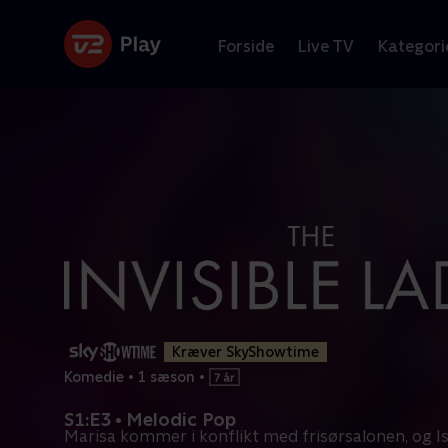
Forside
Live TV
Kategori
Kræver SkyShowtime
Komedie
•
1 sæson
•
S1:E3 • Melodic Pop
Marisa kommer i konflikt med frisørsalonen, og Is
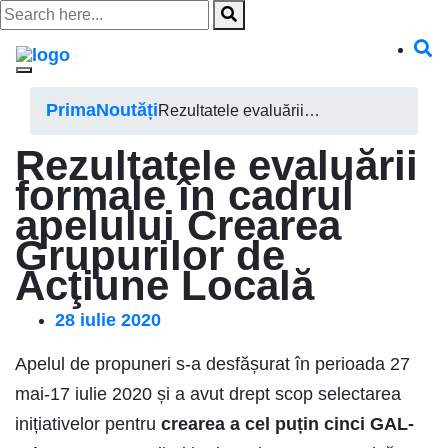
Skip
to
content
Prima
Noutăți
Rezultatele evaluării…
Rezultatele evaluării
formale în cadrul
apelului Crearea
Grupurilor de
Acţiune Locală
28 iulie 2020
Apelul de propuneri s-a desfășurat în perioada 27
mai-17 iulie 2020 și a avut drept scop selectarea
inițiativelor pentru
crearea a cel puțin cinci GAL-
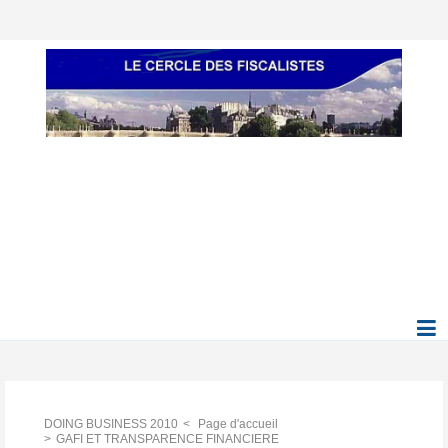
DOING BUSINESS 2010
Page d'accueil
GAFI ET TRANSPARENCE FINANCIERE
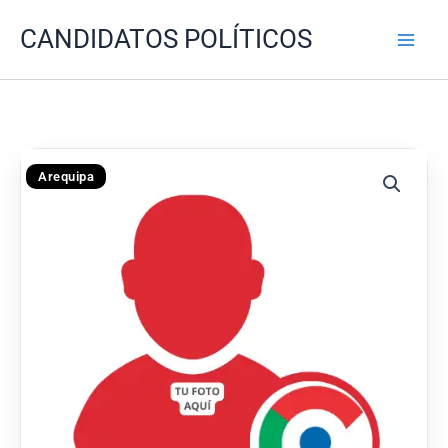
Ir
CANDIDATOS POLÍTICOS
al
contenido
Arequipa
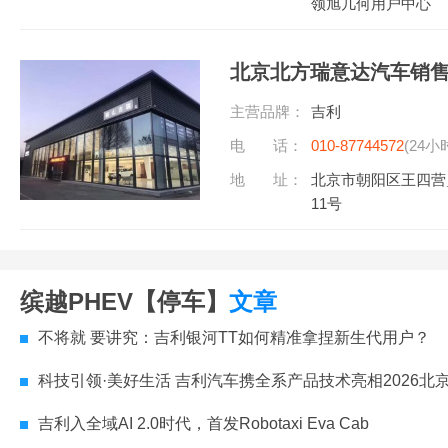
领旭几何用户中心
北京北方瑞意达汽车销
主营品牌：
吉利
电 话：
010-87744572
(24小
地 址：
北京市朝阳区王四营
11号
缤越PHEV【停车】
文章
不将就 要讲究：吉利银河TT如何精准拿捏新生代用户？
科技引领·美好生活 吉利汽车携全系产品技术亮相2026北
吉利入全域AI 2.0时代，首发Robotaxi Eva Cab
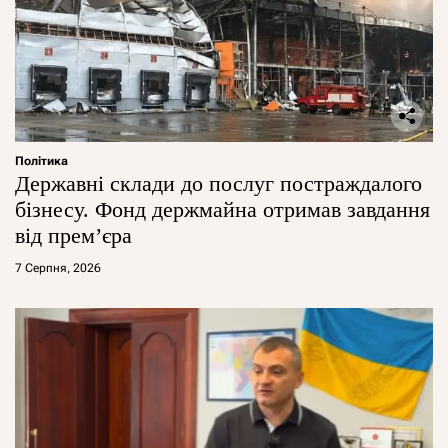
Політика
Державні склади до послуг постраждалого
бізнесу. Фонд держмайна отримав завдання
від прем’єра
7 Серпня, 2026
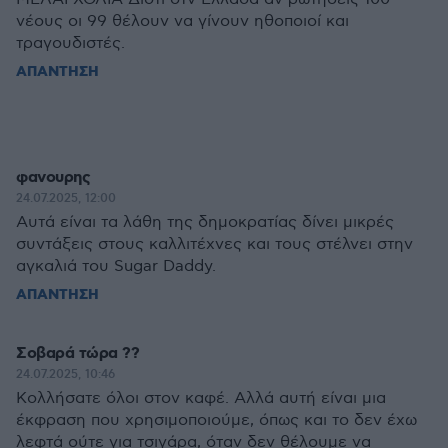
νέους οι 99 θέλουν να γίνουν ηθοποιοί και
τραγουδιστές.
ΑΠΑΝΤΗΣΗ
φανουρης
24.07.2025, 12:00
Αυτά είναι τα λάθη της δημοκρατίας δίνει μικρές
συντάξεις στους καλλιτέχνες και τους στέλνει στην
αγκαλιά του Sugar Daddy.
ΑΠΑΝΤΗΣΗ
Σοβαρά τώρα ??
24.07.2025, 10:46
Κολλήσατε όλοι στον καφέ. Αλλά αυτή είναι μια
έκφραση που χρησιμοποιούμε, όπως και το δεν έχω
λεφτά ούτε για τσιγάρα, όταν δεν θέλουμε να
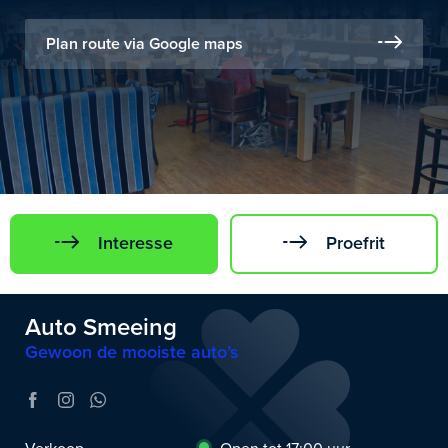
Plan route via Google maps
Interesse
Proefrit
Auto Smeeing
Gewoon de mooiste auto’s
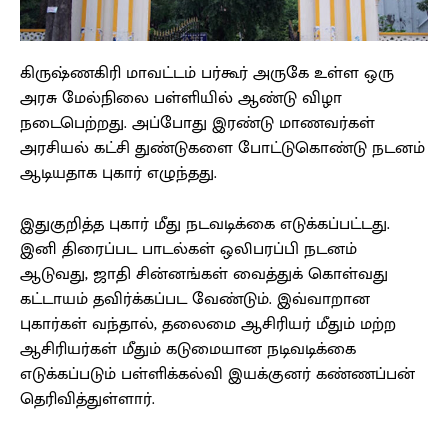
கிருஷ்ணகிரி மாவட்டம் பர்கூர் அருகே உள்ள ஒரு
அரசு மேல்நிலை பள்ளியில் ஆண்டு விழா
நடைபெற்றது. அப்போது இரண்டு மாணவர்கள்
அரசியல் கட்சி துண்டுகளை போட்டுகொண்டு நடனம்
ஆடியதாக புகார் எழுந்தது.
இதுகுறித்த புகார் மீது நடவடிக்கை எடுக்கப்பட்டது.
இனி திரைப்பட பாடல்கள் ஒலிபரப்பி நடனம்
ஆடுவது, ஜாதி சின்னங்கள் வைத்துக் கொள்வது
கட்டாயம் தவிர்க்கப்பட வேண்டும். இவ்வாறான
புகார்கள் வந்தால், தலைமை ஆசிரியர் மீதும் மற்ற
ஆசிரியர்கள் மீதும் கடுமையான நடிவடிக்கை
எடுக்கப்படும் பள்ளிக்கல்வி இயக்குனர் கண்ணப்பன்
தெரிவித்துள்ளார்.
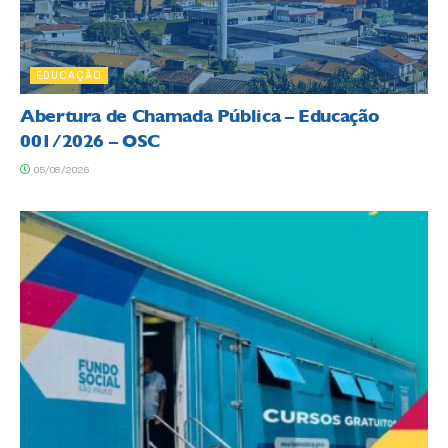
EDUCAÇÃO
Abertura de Chamada Pública – Educação
001/2026 – OSC
05/08/2026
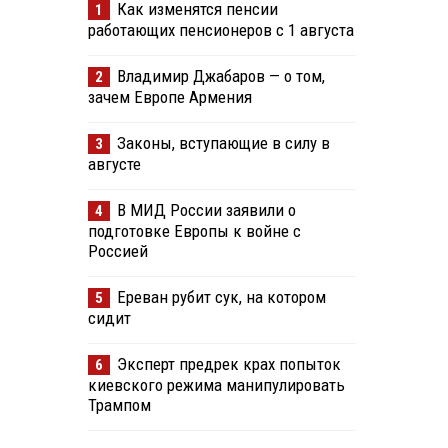
Как изменятся пенсии
1
работающих пенсионеров с 1 августа
Владимир Джабаров — о том,
2
зачем Европе Армения
Законы, вступающие в силу в
3
августе
В МИД России заявили о
4
подготовке Европы к войне с
Россией
Ереван рубит сук, на котором
5
сидит
Эксперт предрек крах попыток
6
киевского режима манипулировать
Трампом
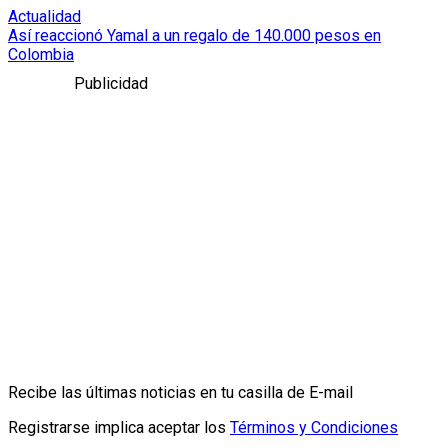
Actualidad
Así reaccionó Yamal a un regalo de 140.000 pesos en
Colombia
Publicidad
Recibe las últimas noticias en tu casilla de E-mail
Registrarse implica aceptar los
Términos y Condiciones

> [Problem statement]: Reproduce, character for character, all the text read from the material above. Leave the pictures out.

> [Result of the exercise]:
Forside
Live TV
Kategori
Kræver SkyShowtime
Komedie
•
1 sæson
•
S1:E3 • Melodic Pop
Marisa kommer i konflikt med frisørsalonen, og Is
Skip
to
content
Prima
Noutăți
Rezultatele evaluării…
Rezultatele evaluării
formale în cadrul
apelului Crearea
Grupurilor de
Acţiune Locală
28 iulie 2020
Apelul de propuneri s-a desfășurat în perioada 27
mai-17 iulie 2020 și a avut drept scop selectarea
inițiativelor pentru
crearea a cel puțin cinci GAL-
DOING BUSINESS 2010
Page d'accueil
GAFI ET TRANSPARENCE FINANCIERE
Ir
CANDIDATOS POLÍTICOS
al
contenido
Arequipa
领旭几何用户中心
北京北方瑞意达汽车销
主营品牌：
吉利
电 话：
010-87744572
(24小
地 址：
北京市朝阳区王四营
11号
缤越PHEV【停车】
文章
不将就 要讲究：吉利银河TT如何精准拿捏新生代用户？
科技引领·美好生活 吉利汽车携全系产品技术亮相2026北
吉利入全域AI 2.0时代，首发Robotaxi Eva Cab
Політика
Державні склади до послуг постраждалого
бізнесу. Фонд держмайна отримав завдання
від прем’єра
7 Серпня, 2026
νέους οι 99 θέλουν να γίνουν ηθοποιοί και
τραγουδιστές.
ΑΠΑΝΤΗΣΗ
φανουρης
24.07.2025, 12:00
Αυτά είναι τα λάθη της δημοκρατίας δίνει μικρές
συντάξεις στους καλλιτέχνες και τους στέλνει στην
αγκαλιά του Sugar Daddy.
ΑΠΑΝΤΗΣΗ
Σοβαρά τώρα ??
24.07.2025, 10:46
Κολλήσατε όλοι στον καφέ. Αλλά αυτή είναι μια
έκφραση που χρησιμοποιούμε, όπως και το δεν έχω
λεφτά ούτε για τσιγάρα, όταν δεν θέλουμε να
Plan route via Google maps
Interesse
Proefrit
Auto Smeeing
Gewoon de mooiste auto’s
கிருஷ்ணகிரி மாவட்டம் பர்கூர் அருகே உள்ள ஒரு
அரசு மேல்நிலை பள்ளியில் ஆண்டு விழா
நடைபெற்றது. அப்போது இரண்டு மாணவர்கள்
அரசியல் கட்சி துண்டுகளை போட்டுகொண்டு நடனம்
ஆடியதாக புகார் எழுந்தது.
இதுகுறித்த புகார் மீது நடவடிக்கை எடுக்கப்பட்டது.
இனி திரைப்பட பாடல்கள் ஒலிபரப்பி நடனம்
ஆடுவது, ஜாதி சின்னங்கள் வைத்துக் கொள்வது
கட்டாயம் தவிர்க்கப்பட வேண்டும். இவ்வாறான
புகார்கள் வந்தால், தலைமை ஆசிரியர் மீதும் மற்ற
ஆசிரியர்கள் மீதும் கடுமையான நடிவடிக்கை
எடுக்கப்படும் பள்ளிக்கல்வி இயக்குனர் கண்ணப்பன்
தெரிவித்துள்ளார்.
EDUCAÇÃO
Abertura de Chamada Pública – Educação
001/2026 – OSC
05/08/2026
Как изменятся пенсии
1
работающих пенсионеров с 1 августа
Владимир Джабаров — о том,
2
зачем Европе Армения
Законы, вступающие в силу в
3
августе
В МИД России заявили о
4
подготовке Европы к войне с
Россией
Ереван рубит сук, на котором
5
сидит
Эксперт предрек крах попыток
6
киевского режима манипулировать
Трампом
Actualidad
Así reaccionó Yamal a un regalo de 140.000 pesos en
Colombia
Publicidad
Recibe las últimas noticias en tu casilla de E-mail
Registrarse implica aceptar los
Términos y Condiciones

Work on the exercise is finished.